Fonterra is “humming” in China, according to a headline in the NZ Herald, although the text of the article beneath it mentioned the “woes” associated with the co-op’s investment in Beingmate.
The co-op is having to absorb an impairment of $405m on the value of its 18.8% holding in Beingmate. On top of the $183m payment it has had to make French giant Danone, the writedown takes the gloss off that otherwise “humming” performance.
Some of its farmer-shareholders may be looking over the fence to the rather different outcome for A2 Milk, which lifted its annual sales 68% in the June year, with revenue rising from $549m in the June 2017 year to $922m. During the latest year A2 Milk achieved gross margins up to 49%.
A2 Milk said last week it anticipated “further growth in revenue particularly in respect of nutritional products” and planned to lift its marketing spend as a percentage of sales, and to hire more staff in China.

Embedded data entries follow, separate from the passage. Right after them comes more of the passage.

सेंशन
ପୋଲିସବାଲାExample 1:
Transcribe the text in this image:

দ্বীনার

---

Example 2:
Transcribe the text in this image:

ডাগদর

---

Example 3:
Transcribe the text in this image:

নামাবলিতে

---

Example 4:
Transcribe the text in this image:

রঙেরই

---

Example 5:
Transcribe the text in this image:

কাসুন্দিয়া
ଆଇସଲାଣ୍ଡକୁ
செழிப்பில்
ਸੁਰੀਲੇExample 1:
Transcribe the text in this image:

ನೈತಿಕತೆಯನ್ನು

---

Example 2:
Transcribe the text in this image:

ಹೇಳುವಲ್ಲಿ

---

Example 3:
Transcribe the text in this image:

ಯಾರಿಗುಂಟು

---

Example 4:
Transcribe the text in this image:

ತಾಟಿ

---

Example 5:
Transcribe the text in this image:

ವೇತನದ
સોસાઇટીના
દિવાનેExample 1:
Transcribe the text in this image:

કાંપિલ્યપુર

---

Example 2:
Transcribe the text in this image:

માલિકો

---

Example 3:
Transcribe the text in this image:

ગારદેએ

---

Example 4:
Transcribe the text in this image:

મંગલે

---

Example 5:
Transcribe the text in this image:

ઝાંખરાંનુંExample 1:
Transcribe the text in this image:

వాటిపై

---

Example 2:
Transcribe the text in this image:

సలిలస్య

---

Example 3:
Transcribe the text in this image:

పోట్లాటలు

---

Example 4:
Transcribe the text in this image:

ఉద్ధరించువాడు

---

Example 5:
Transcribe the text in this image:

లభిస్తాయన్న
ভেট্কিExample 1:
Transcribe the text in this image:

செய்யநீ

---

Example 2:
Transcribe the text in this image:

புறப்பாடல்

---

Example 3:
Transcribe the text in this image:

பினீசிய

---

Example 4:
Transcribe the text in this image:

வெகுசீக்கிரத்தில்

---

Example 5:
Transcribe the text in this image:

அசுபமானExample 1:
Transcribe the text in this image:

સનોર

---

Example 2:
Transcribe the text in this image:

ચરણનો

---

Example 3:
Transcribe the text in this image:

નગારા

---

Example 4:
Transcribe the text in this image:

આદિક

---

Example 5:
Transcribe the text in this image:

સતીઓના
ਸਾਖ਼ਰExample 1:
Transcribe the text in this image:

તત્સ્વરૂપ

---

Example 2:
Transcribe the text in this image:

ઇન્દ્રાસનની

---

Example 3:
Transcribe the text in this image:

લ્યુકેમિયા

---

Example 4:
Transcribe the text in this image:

While Fonterra’s suppliers are receiving a better payout in the season just ended, the higher milk price has put pressure on the co-op’s earnings in a year which had already proved challenging due to the payment to Danone and the impairment of the Beingmate investment.
As a result, the co-op had to revise forecast normalised earnings per share guidance range down to 25-30c per share and the forecast dividend range for the full year down to 15-20c per share.

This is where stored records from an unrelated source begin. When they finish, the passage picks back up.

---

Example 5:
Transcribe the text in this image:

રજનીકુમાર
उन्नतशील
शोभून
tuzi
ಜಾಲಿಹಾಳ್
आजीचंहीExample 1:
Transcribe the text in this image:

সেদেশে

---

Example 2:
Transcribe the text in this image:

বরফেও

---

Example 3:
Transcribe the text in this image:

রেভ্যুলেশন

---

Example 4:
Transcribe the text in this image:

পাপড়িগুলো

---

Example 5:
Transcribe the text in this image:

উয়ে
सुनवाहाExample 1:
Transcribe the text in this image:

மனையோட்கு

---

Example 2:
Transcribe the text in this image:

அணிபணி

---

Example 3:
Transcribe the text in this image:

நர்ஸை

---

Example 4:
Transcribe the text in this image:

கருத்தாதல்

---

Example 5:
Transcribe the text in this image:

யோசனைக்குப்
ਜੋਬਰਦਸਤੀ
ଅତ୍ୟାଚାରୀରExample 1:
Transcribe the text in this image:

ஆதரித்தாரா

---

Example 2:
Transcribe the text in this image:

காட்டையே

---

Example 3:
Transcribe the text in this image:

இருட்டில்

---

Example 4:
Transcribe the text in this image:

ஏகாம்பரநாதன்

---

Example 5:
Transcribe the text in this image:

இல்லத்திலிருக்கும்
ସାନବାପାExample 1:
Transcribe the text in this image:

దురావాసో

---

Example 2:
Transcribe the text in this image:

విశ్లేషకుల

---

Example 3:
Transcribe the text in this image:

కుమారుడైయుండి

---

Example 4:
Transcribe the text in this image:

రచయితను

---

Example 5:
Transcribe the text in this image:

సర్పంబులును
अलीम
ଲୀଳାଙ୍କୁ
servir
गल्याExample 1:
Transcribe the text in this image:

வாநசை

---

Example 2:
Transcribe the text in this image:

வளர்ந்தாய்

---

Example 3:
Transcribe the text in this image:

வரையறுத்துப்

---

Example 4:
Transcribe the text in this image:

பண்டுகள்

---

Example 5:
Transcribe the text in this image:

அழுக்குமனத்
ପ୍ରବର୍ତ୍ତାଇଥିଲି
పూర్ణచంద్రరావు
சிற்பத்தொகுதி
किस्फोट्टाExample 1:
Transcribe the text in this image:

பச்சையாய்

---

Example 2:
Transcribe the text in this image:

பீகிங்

Chairman John Wilson, at the time the co-op issued this guidance, conceded the business’ revised earnings forecast “is disappointing for our shareholders and unitholders”.

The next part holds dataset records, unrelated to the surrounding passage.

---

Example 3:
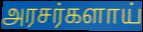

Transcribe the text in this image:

அரசர்களாய்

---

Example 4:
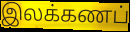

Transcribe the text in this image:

இலக்கணப்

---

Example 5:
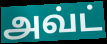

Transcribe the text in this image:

அவ்ட்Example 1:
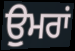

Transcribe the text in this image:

ਉੁਮਰਾਂ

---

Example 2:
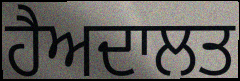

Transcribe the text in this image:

ਹੈਅਦਾਲਤ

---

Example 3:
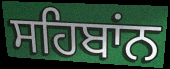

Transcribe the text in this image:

ਸਹਿਬਾਂਨ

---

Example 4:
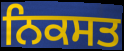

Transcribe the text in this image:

ਨਿਕਸਤ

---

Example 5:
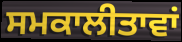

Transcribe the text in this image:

ਸਮਕਾਲੀਤਾਵਾਂ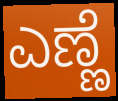
ಎಣ್ಣೆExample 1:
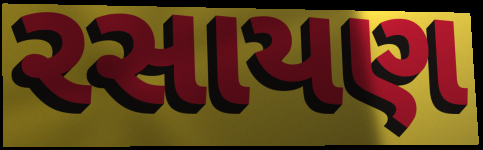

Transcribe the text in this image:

રસાયણ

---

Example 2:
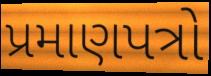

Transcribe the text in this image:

પ્રમાણપત્રો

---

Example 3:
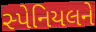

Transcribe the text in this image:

સ્પેનિયલને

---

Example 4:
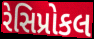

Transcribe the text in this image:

રેસિપ્રોકલ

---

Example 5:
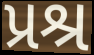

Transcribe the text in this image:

પ્રશ્રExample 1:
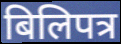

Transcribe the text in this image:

बिलिपत्र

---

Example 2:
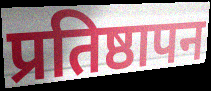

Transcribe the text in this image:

प्रतिष्ठापन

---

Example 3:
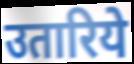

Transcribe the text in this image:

उतारिये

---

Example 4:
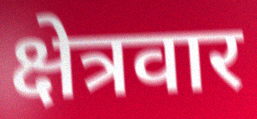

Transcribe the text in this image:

क्षेत्रवार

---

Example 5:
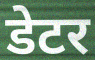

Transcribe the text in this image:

डेटरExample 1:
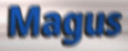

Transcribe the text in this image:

Magus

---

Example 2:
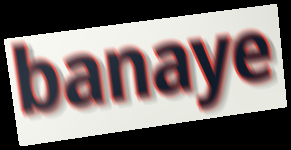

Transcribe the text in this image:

banaye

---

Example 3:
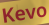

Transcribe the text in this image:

Kevo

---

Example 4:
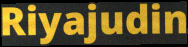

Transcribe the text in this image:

Riyajudin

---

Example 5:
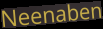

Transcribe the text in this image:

NeenabenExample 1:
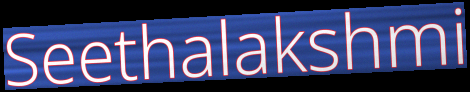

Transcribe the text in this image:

Seethalakshmi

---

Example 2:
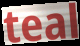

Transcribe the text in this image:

teal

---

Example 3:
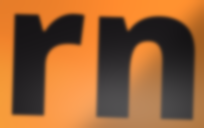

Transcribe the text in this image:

rn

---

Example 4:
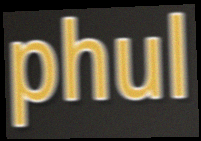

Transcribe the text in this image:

phul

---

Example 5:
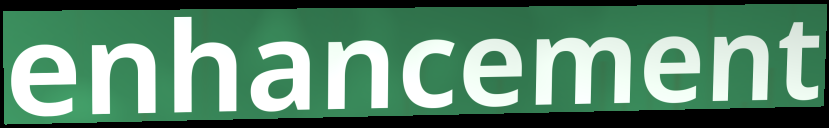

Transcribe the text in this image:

enhancementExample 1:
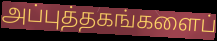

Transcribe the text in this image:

அப்புத்தகங்களைப்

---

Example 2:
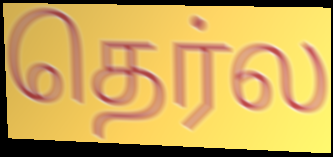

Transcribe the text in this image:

தெர்ல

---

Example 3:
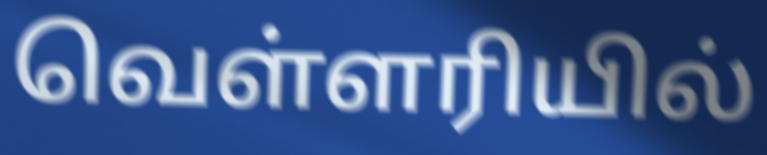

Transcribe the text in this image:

வெள்ளரியில்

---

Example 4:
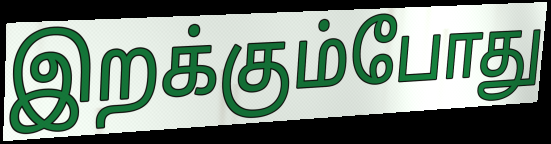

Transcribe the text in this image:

இறக்கும்போது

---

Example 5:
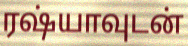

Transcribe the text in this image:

ரஷ்யாவுடன்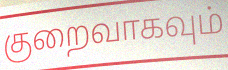
குறைவாகவும்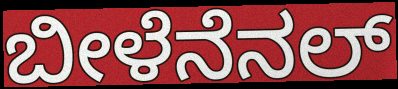
ಬೀಳೆನೆನಲ್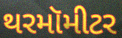
થરમૉમીટર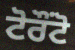
ਟੋਰੌੰਟੋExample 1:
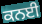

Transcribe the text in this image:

ਕਨਈ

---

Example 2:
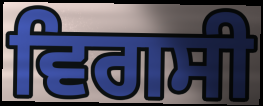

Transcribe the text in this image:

ਵਿਗਸੀ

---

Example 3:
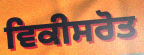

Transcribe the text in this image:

ਵਿਕੀਸਰੋਤ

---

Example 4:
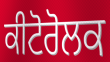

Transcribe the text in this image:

Disappointing might have been an understatement.
Whether the total forecast cash payout for farmers will assuage suppliers – at $6.90-$6.95 per kgMS it is the third highest payout this decade – remains to be seen.
Chairman Wilson has been in the line of fire from cabinet ministers (as well as possibly his own shareholders) but is still expected to be confirmed for another term. On his watch, Fonterra has invested $755m in Beingmate and another $800m in setting up big dairy farms there.
His task as industry leader is not made easier by the threat hanging over dairying from Mycoplasma bovis.
Suppliers will have to hope that despite the under-performance of the Beingmate investment, the co-op’s China business can deliver the kind of sales growth relative minnows like A2 have racked up.
We were having the same argument about Fonterra in Australia a few years ago amd now Fonterra is the dominant player there. Beingmate was expensive but Fonterra farmers have done amazingly well out of China if you look at the bigger picture. No one accepts that the loss is OK, and Fonterra has other shortcomings but $6+ payouts are the bottom line for farmers.
Fonterra will not be broken up like some are hoping for with these partial arguments.